Statistical Pitfalls: Proper Sampling
There are many arguments for letting your decisions be guided by data. "Numbers don't lie" is an often heard phrase. At first glance, that's absolutely true. Data is an impartial representation of reality and a good test for assumptions and gut feelings. Unfortunately, it's not always easy to interpret data correctly. That's why almost without exception, schools and universities dedicate part of their curriculum to statistics lessons, no matter what the main subject may be. Those who work with data run the risk of falling into one of the many pitfalls. In this series of blogs, I will explain some common pitfalls and provide concrete tips to avoid them. In this fourth and final blog of this series, we discuss 'Proper Sampling'.

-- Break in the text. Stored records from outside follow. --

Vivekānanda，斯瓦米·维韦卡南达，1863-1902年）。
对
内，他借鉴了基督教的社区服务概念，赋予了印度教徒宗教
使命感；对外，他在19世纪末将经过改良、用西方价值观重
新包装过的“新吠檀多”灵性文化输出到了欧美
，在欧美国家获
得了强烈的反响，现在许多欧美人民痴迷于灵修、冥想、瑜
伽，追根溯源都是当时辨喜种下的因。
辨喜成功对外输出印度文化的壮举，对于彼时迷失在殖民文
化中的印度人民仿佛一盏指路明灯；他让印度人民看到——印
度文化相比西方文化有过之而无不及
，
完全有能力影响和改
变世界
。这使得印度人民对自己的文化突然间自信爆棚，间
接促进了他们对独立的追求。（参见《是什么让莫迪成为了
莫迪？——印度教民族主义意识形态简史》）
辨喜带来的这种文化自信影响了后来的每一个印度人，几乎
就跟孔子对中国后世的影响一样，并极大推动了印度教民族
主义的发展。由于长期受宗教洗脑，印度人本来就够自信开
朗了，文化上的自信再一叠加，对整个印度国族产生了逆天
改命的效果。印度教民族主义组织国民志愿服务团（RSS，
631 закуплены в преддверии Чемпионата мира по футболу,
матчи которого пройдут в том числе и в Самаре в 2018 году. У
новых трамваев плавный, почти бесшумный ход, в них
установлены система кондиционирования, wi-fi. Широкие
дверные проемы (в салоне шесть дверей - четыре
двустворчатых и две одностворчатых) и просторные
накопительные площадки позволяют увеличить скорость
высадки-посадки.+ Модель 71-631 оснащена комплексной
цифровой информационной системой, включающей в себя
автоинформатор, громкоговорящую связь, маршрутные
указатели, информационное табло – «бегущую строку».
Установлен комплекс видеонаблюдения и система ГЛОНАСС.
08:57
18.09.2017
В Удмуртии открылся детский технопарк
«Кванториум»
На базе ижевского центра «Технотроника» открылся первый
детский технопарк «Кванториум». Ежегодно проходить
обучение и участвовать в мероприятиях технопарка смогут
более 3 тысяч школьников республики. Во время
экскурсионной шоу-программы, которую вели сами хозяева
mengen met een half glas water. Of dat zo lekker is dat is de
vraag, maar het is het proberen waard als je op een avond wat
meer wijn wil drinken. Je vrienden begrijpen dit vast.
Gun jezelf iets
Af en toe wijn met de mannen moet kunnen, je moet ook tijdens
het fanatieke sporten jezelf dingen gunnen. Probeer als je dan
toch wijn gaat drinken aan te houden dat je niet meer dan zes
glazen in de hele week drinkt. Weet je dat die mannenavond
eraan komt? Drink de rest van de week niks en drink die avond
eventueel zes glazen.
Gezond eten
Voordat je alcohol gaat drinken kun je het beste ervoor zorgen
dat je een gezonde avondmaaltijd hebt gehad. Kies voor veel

The Quest for a Proper Sample:
We all collect as much data as possible nowadays. After all, data is the "new gold" and should help us make better decisions. In the past blogs, we have shown that you have to be careful how you analyze the data to avoid drawing the wrong conclusion. Today, we explain that the way you collect the data can also have a significant impact on obtaining the right results.
In 1948, the American presidential election was between Truman and Dewey. It was an exciting contest, but The Chicago Daily Tribune was sure. They had conducted a poll, and the victory would go to the Republican candidate Dewey. They were so sure of their case that they had already printed the newspaper on June 6 with the headline "Dewey defeats Truman" before the official results were known. However, the result was an overwhelming victory in favor of Truman, who triumphantly posed with the newspaper in his hand for photographers.
What had gone wrong?
The newspaper had conducted the polls by randomly selecting telephone numbers and calling to ask whom the person answering the phone would vote for. In 1948, however, the home telephone was a luxury item, so it was mainly the wealthier middle-class Americans who had a telephone number. The newspaper's sample was therefore over represented by Republicans.
Another pitfall in collecting data is the so-called "survivorship bias". During World War II, the US Army conducted research on their combat aircraft. They wanted to strengthen the aircraft with additional armor. To determine where to place the extra armor, they looked at the bullet holes in planes that had returned after being shot at.
Initially, they decided to place armor on the fuselage and wingtips. After all, that's where the planes were most often hit. However, statistician Abraham Wald advised strengthening the cockpit and engines instead. Why? Because the planes that were analyzed had all returned. The planes that had their cockpit or engines shot were all downed and therefore were not part of the set of planes in the analysis.
So it is important to carefully consider who or what you are measuring when collecting data, but also how you conduct the measurement can have unintended effects. For example, suppose you ask a group of people via survey which color they like best: red, green, or yellow? The results are:
领英推荐
You cannot then state that their favorite color is green, at most that it is preferred over red and yellow. After all, you have given them the choice between those three options, but colors like blue or orange could not be given as an answer. Factors such as the wording of the question and even the order in which they are asked can influence the answers.
Moreover, the fact that you are trying to measure an effect can influence the values you measure. This sounds paradoxical, but it is a well-known phenomenon also known as the "Hawthorne Effect". Hawthorne Works was a factory in Illinois in the 1920s where they tried to increase efficiency by making small adjustments and then investigating their effect on productivity. Most adjustments seemed to have a positive effect during the study itself, but these effects disappeared almost immediately after the study ended. The analysis showed that the employees worked harder when the researchers were "watching them". A similar effect is often seen in exit polls during elections where voters often say to the researcher that they voted for the "socially desirable" party but in reality voted for a completely different party.
4 Tips for Good Samples:
A good analysis starts with collecting good data. You will often hear the mantra "garbage in is garbage out" when working with data. Here are a few tips to improve the quality of your sample:
#1 Random Samples
If you cannot measure all transactions, try to work with random samples as much as possible. The more random, the better, so vary, for example, in the moments when you measure.
#2 Quotas
If you know in advance which factors (major) influence your process, you can provide your sample with quotas. For example, if gender is important and you know that the male-female distribution in your target group is 50%-50%, you survey 10 men and 10 women (this is also called "Stratified Sampling").
#3 Stratified Sampling
If you have collected enough data, you can also apply Stratified Sampling afterwards by randomly selecting measurement points from your complete dataset that meet the requested categories and not include the rest of the data in your research.
#4 Safe and ethical Sampling
The Hawthorne effect occurs especially when the observed persons feel threatened. For a good sample, it is in your own interest to ensure a socially safe and open atmosphere. Sometimes it is possible to measure without the observed person being aware of it, but be aware of ethical and moral objections.